— INSTRUCTION —
Without copying any picture, transcribe exactly the lines of the data below from the one containing "電話 ：02-7752-7517" through the one containing "Single Malt".

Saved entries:
┏━━
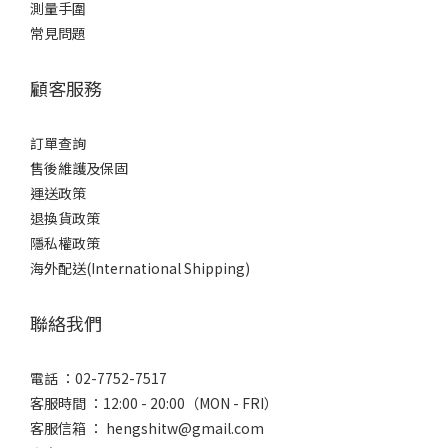
測量手圍
常見問題
顧客服務
訂單查詢
售後維護及保固
運送政策
退換貨政策
隱私權政策
海外配送(International Shipping)
聯絡我們
電話 ：02-7752-7517
客服時間 ：12:00 - 20:00（MON - FRI）
客服信箱 ： hengshitw@gmail.com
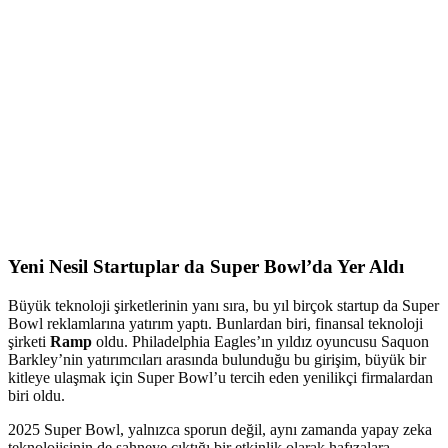
Yeni Nesil Startuplar da Super Bowl’da Yer Aldı
Büyük teknoloji şirketlerinin yanı sıra, bu yıl birçok startup da Super
Bowl reklamlarına yatırım yaptı. Bunlardan biri, finansal teknoloji
şirketi
Ramp
oldu. Philadelphia Eagles’ın yıldız oyuncusu Saquon
Barkley’nin yatırımcıları arasında bulunduğu bu girişim, büyük bir
kitleye ulaşmak için Super Bowl’u tercih eden yenilikçi firmalardan
biri oldu.
2025 Super Bowl, yalnızca sporun değil, aynı zamanda yapay zeka
teknolojisinin de sahneye çıktığı bir etkinlik olarak hafızalara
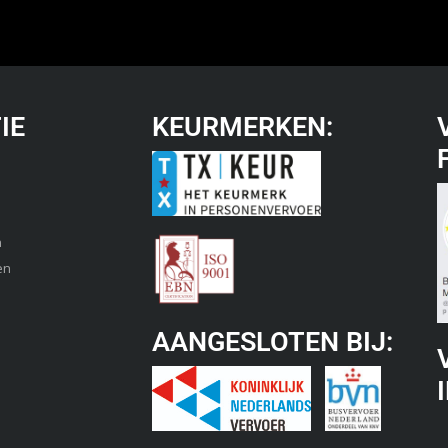
IE
KEURMERKEN:
n
en
AANGESLOTEN BIJ:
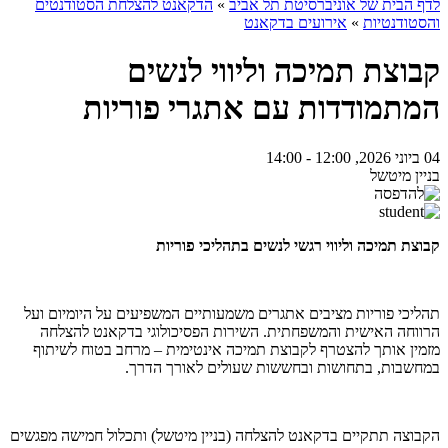
לדף הבית של אוניברסיטת תל אביב
»
הדקאנט להצלחת הסטודנטים
והסטודנטיות
»
אירועים בדקאנט
קבוצת תמיכה וליווי לנשים
המתמודדות עם אתגרי פוריות
04 ביוני 2026, 12:00 - 14:00
בניין מיטשל
קבוצת תמיכה וליווי רגשי לנשים בתהליכי פוריות
תהליכי פוריות מציבים אתגרים משמעותיים המשפיעים על היומיום ועל
הרווחה האישית והמשפחתית. השירות הפסיכולוגי בדקאנט להצלחה
מזמין אותך להצטרף לקבוצת תמיכה אינטימית – מרחב בטוח לשיתוף
במחשבות, בתחושות ובחששות שעולים לאורך הדרך.
הקבוצה תתקיים בדקאנט להצלחה (בניין מיטשל) ותכלול חמישה מפגשים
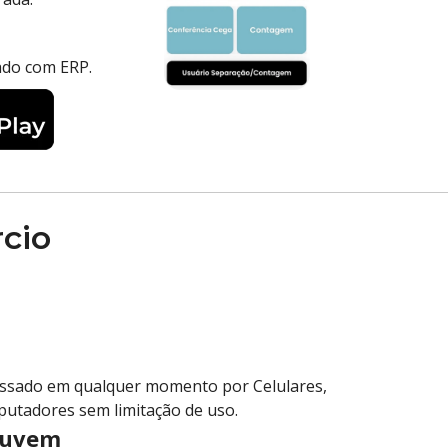
ado com ERP.
cio
essado em qualquer momento por Celulares,
putadores sem limitação de uso.
Nuvem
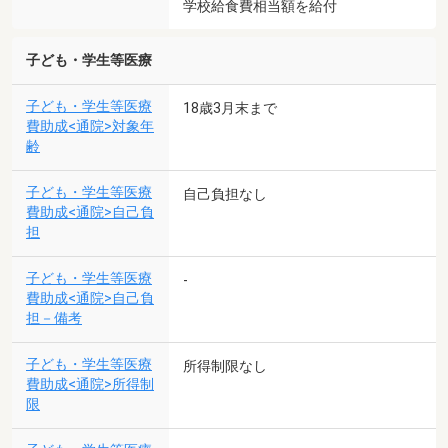
学校給食費相当額を給付
子ども・学生等医療
子ども・学生等医療
18歳3月末まで
費助成<通院>対象年
齢
子ども・学生等医療
自己負担なし
費助成<通院>自己負
担
子ども・学生等医療
-
費助成<通院>自己負
担－備考
子ども・学生等医療
所得制限なし
費助成<通院>所得制
限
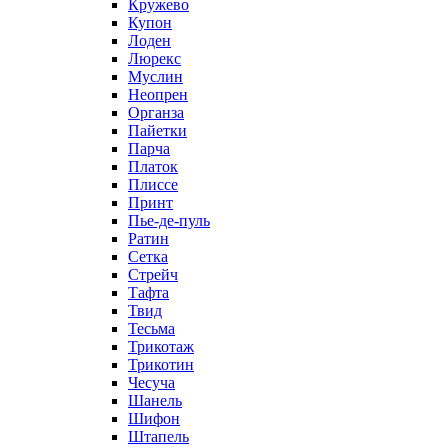
Кружево
Купон
Лоден
Люрекс
Муслин
Неопрен
Органза
Пайетки
Парча
Платок
Плиссе
Принт
Пье-де-пуль
Ратин
Сетка
Стрейч
Тафта
Твид
Тесьма
Трикотаж
Трикотин
Чесуча
Шанель
Шифон
Штапель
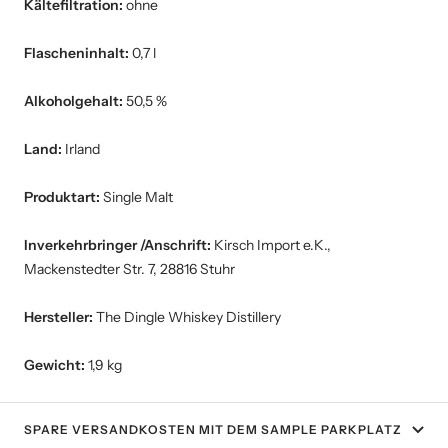
Kältefiltration:
ohne
Flascheninhalt:
0,7 l
Alkoholgehalt:
50,5 %
Land:
Irland
Produktart:
Single Malt
Inverkehrbringer /Anschrift:
Kirsch Import e.K.,
Mackenstedter Str. 7, 28816 Stuhr
Hersteller:
The Dingle Whiskey Distillery
Gewicht:
1,9 kg
SPARE VERSANDKOSTEN MIT DEM SAMPLE PARKPLATZ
┗━━
— WRITTEN RESPONSE —
電話 ：02-7752-7517
客服時間 ：12:00 - 20:00（MON - FRI）
客服信箱 ： hengshitw@gmail.com
Yeni Nesil Startuplar da Super Bowl’da Yer Aldı
Büyük teknoloji şirketlerinin yanı sıra, bu yıl birçok startup da Super
Bowl reklamlarına yatırım yaptı. Bunlardan biri, finansal teknoloji
şirketi
Ramp
oldu. Philadelphia Eagles’ın yıldız oyuncusu Saquon
Barkley’nin yatırımcıları arasında bulunduğu bu girişim, büyük bir
kitleye ulaşmak için Super Bowl’u tercih eden yenilikçi firmalardan
biri oldu.
2025 Super Bowl, yalnızca sporun değil, aynı zamanda yapay zeka
teknolojisinin de sahneye çıktığı bir etkinlik olarak hafızalara
IE
KEURMERKEN:
n
en
AANGESLOTEN BIJ:
לדף הבית של אוניברסיטת תל אביב
»
הדקאנט להצלחת הסטודנטים
והסטודנטיות
»
אירועים בדקאנט
קבוצת תמיכה וליווי לנשים
המתמודדות עם אתגרי פוריות
04 ביוני 2026, 12:00 - 14:00
בניין מיטשל
קבוצת תמיכה וליווי רגשי לנשים בתהליכי פוריות
תהליכי פוריות מציבים אתגרים משמעותיים המשפיעים על היומיום ועל
הרווחה האישית והמשפחתית. השירות הפסיכולוגי בדקאנט להצלחה
מזמין אותך להצטרף לקבוצת תמיכה אינטימית – מרחב בטוח לשיתוף
במחשבות, בתחושות ובחששות שעולים לאורך הדרך.
הקבוצה תתקיים בדקאנט להצלחה (בניין מיטשל) ותכלול חמישה מפגשים
ado com ERP.
cio
essado em qualquer momento por Celulares,
putadores sem limitação de uso.
Nuvem
学校給食費相当額を給付
子ども・学生等医療
子ども・学生等医療
18歳3月末まで
費助成<通院>対象年
齢
子ども・学生等医療
自己負担なし
費助成<通院>自己負
担
子ども・学生等医療
-
費助成<通院>自己負
担－備考
子ども・学生等医療
所得制限なし
費助成<通院>所得制
限
Кружево
Купон
Лоден
Люрекс
Муслин
Неопрен
Органза
Пайетки
Парча
Платок
Плиссе
Принт
Пье-де-пуль
Ратин
Сетка
Стрейч
Тафта
Твид
Тесьма
Трикотаж
Трикотин
Чесуча
Шанель
Шифон
Штапель
Kältefiltration:
ohne
Flascheninhalt:
0,7 l
Alkoholgehalt:
50,5 %
Land:
Irland
Produktart:
Single Malt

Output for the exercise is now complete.